Can be made the corrected waveform shown by the dotted line, and can be close to the waveform of FIG. 2 (A).

Accordingly, color reproducibility when displayed on a color monitor can be improved as compared with the above-described conventional example.

FIG. 3 is a block diagram showing the configuration of another embodiment of the present invention.

In FIG. 3, reference numeral 11b denotes a detection circuit, 301 and 302 denote slice circuits, and 303 denotes an addition circuit. The detection circuit 11b includes slice circuits 301 and 302 and an addition circuit 303.

Here, the NAM circuit 11a shown in FIG. 1 can be replaced with a detection circuit 11b shown in FIG. In other words, by passing the color difference signals ^R _L γ -Y _L γ and ^B _L γ -Y _L γ slice circuits 301 and 302, respectively, sliced at 0 level, taken out only positive signal, each of the color difference signals It is added in the addition circuit 303 subtracts the subtraction circuit 15 from a certain constant (alpha) multiplied to the luminance signal Y ^gamma. As a result, an effect similar to that of the above-described first embodiment can be obtained.

〔The invention's effect〕

As described above, according to the present invention, color reproducibility can be improved by correcting a luminance signal generated from a plurality of input different color signals.
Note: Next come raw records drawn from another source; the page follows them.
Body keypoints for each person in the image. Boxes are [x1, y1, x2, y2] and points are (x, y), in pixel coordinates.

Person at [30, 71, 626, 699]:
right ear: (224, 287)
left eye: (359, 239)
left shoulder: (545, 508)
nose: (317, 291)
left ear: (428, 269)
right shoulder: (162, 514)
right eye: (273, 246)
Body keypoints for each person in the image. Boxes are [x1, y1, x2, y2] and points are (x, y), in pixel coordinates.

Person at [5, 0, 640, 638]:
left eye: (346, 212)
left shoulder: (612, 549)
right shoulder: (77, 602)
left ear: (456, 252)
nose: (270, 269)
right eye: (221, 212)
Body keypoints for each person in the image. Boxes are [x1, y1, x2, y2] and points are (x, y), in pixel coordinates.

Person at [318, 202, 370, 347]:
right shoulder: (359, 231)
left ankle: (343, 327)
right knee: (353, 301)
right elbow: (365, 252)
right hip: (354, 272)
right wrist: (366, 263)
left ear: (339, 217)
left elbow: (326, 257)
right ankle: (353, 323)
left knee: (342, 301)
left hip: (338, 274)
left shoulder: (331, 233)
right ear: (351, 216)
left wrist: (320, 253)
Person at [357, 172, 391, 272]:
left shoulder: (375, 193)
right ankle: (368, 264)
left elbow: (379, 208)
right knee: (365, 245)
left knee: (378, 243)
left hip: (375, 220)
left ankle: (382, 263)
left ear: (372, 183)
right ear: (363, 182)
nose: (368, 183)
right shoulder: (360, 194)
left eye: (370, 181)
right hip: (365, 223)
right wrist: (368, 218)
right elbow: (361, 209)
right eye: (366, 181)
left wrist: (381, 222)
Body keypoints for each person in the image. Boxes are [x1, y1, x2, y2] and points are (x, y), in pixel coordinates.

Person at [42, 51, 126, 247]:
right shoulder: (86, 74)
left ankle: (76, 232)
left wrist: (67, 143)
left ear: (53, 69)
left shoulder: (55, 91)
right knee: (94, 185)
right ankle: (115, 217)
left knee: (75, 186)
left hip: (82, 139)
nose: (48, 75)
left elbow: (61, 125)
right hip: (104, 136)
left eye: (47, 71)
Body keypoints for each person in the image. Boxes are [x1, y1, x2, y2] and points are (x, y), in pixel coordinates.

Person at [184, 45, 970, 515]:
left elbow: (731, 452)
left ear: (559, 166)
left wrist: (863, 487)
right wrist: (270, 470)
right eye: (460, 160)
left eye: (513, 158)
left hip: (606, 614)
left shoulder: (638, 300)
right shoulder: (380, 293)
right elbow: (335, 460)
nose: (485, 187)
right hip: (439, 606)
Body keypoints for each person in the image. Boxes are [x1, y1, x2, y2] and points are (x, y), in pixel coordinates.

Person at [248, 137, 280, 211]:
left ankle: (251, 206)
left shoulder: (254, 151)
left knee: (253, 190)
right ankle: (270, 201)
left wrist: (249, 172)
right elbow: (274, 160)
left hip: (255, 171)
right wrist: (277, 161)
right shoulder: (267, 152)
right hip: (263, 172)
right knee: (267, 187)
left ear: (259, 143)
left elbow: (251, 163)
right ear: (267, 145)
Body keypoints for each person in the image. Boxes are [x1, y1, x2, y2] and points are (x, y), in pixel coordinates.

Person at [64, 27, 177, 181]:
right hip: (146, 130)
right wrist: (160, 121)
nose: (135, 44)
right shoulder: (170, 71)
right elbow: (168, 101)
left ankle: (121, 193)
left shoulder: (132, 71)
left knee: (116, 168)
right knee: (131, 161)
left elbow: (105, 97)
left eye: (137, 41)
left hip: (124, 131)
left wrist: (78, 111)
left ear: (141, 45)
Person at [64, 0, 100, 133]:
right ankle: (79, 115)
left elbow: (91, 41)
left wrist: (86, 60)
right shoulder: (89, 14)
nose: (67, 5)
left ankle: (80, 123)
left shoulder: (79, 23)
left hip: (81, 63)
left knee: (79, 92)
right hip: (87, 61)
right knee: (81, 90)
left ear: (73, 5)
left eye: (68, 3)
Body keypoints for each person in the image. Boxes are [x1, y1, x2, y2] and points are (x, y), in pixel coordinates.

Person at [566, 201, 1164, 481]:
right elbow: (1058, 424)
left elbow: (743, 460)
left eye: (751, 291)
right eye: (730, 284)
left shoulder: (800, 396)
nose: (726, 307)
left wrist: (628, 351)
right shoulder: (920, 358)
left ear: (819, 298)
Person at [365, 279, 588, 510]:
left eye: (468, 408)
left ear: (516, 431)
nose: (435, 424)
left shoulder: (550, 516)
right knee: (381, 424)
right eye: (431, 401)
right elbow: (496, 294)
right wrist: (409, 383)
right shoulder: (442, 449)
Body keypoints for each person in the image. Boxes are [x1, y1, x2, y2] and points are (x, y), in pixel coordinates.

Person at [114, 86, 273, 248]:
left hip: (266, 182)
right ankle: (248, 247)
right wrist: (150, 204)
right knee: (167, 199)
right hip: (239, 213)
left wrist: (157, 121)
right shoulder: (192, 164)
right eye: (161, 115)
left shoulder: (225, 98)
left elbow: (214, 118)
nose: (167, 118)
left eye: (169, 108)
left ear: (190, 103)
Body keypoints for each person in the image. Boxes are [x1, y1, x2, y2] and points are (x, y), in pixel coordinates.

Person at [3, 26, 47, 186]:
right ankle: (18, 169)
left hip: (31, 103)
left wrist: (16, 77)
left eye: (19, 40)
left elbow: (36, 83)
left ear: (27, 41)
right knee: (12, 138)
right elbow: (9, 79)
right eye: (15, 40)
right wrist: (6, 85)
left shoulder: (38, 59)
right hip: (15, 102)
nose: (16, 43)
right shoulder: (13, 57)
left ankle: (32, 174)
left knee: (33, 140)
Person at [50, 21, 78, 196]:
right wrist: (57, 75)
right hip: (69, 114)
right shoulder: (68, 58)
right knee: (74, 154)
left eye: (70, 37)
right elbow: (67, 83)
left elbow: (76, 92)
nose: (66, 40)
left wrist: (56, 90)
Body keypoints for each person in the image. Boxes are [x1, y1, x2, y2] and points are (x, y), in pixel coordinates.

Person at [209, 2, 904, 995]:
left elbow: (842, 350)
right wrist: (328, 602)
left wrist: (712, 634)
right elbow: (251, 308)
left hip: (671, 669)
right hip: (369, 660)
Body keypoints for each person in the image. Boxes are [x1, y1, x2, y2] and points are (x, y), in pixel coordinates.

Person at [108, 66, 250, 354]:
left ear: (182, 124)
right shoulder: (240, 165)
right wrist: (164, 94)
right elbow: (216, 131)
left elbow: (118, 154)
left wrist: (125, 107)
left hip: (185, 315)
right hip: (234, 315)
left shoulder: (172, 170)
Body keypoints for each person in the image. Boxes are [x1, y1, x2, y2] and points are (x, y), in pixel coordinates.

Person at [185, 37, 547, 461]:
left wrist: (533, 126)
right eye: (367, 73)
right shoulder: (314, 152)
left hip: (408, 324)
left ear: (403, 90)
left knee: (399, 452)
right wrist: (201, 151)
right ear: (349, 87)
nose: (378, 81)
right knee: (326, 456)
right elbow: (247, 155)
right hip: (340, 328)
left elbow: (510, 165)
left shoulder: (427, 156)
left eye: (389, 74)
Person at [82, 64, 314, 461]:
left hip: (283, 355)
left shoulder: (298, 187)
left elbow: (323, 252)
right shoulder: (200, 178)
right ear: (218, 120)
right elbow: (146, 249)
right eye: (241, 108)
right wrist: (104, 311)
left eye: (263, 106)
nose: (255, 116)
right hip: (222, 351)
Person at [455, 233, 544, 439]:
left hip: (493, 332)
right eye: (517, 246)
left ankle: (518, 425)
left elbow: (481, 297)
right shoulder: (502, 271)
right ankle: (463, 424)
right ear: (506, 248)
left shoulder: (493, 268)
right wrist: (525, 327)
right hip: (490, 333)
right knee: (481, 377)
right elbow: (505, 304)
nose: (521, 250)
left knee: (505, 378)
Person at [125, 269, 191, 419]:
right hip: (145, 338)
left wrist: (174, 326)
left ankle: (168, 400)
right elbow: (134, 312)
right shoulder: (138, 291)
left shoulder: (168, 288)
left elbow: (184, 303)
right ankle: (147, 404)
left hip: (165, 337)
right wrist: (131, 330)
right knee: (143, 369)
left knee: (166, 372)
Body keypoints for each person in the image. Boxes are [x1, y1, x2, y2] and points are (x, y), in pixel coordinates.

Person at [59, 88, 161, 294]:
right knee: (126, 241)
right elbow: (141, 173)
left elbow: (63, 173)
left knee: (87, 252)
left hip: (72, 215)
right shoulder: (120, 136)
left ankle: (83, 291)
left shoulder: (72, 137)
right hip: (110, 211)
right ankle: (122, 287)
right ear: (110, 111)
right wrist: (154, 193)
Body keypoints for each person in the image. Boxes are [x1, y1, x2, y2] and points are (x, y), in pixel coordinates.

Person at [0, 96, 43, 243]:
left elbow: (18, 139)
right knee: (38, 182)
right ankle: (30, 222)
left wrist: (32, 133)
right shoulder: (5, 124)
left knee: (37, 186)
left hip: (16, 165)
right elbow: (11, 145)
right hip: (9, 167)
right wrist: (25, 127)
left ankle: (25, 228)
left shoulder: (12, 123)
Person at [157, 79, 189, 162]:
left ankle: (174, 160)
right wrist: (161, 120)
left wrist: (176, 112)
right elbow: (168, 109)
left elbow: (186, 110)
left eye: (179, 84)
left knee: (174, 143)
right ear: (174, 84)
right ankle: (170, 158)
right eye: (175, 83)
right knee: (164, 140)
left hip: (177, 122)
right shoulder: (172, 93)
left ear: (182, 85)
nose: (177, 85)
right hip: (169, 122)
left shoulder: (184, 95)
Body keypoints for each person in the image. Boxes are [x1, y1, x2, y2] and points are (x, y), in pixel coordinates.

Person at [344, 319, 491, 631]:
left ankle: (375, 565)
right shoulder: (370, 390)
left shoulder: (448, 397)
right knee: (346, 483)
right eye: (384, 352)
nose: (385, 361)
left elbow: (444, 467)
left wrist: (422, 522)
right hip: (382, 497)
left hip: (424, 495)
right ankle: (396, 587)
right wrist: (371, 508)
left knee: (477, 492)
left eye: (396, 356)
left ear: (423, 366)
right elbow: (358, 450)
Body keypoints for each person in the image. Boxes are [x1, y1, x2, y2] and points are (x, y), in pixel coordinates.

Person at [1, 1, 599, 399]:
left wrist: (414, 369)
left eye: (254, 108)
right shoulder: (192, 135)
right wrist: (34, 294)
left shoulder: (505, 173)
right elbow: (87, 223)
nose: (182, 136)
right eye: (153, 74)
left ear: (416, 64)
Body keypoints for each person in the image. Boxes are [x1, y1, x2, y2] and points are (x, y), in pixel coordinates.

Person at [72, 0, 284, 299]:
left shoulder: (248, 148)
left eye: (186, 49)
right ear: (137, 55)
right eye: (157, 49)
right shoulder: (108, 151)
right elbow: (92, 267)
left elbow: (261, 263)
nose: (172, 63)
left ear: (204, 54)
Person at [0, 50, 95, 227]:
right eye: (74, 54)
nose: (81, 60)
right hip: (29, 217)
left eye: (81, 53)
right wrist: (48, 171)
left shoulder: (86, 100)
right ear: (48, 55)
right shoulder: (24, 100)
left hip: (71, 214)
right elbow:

[Brief description of the drawings]

 FIG. 1 is a block diagram showing the configuration of one embodiment of the present invention, FIG. 2 is a waveform diagram illustrating the operation of the embodiment shown in FIG. 1, and FIG. 3 shows the configuration of another embodiment of the present invention. FIG. 4 is a block diagram showing a configuration of a conventional example. 1 ... fixed image sensor, 2, 2a, 2b ... sample hold circuit, 3, 3a, 3b ... amplifier, 4, 4a, 4b ... clamp circuit, 5 ... gate circuit, 6, 6a, 6b, 6c …… Low-pass filter (LPF), 7,7a, 7b, 7c …… γ correction circuit, 8,9 …… Drive circuit, 10 …… Timing generation circuit, 11a …… NAM circuit, 11b …… Detection circuit , 12,303 ... addition circuit, 13,14,15 ... subtraction circuit, 301,302 ... slice circuit.

Claims (3)

(57) [Claims] An input unit that inputs a plurality of different color signals; a luminance signal generation unit that generates a luminance signal from the color signals; a color difference signal generation unit that generates a plurality of color difference signals from the color signals; Correction signal generation means for generating a correction signal by selecting a predetermined color difference signal according to the signal levels of the plurality of color difference signals generated by the color difference signal generation means; and a correction signal included in the luminance signal using the correction signal. An image signal processing device comprising: a correction unit configured to correct a ratio of a plurality of color components to improve color reproducibility. 2. The image signal processing device according to claim 1, wherein said correction signal generating means generates said correction signal by selecting a maximum value of said plurality of color difference signals. Image signal processing device. 3. The image signal processing apparatus according to claim 1, wherein said correction signal generating means generates said correction signal by adding positive components of said plurality of color difference signals. Image signal processing device.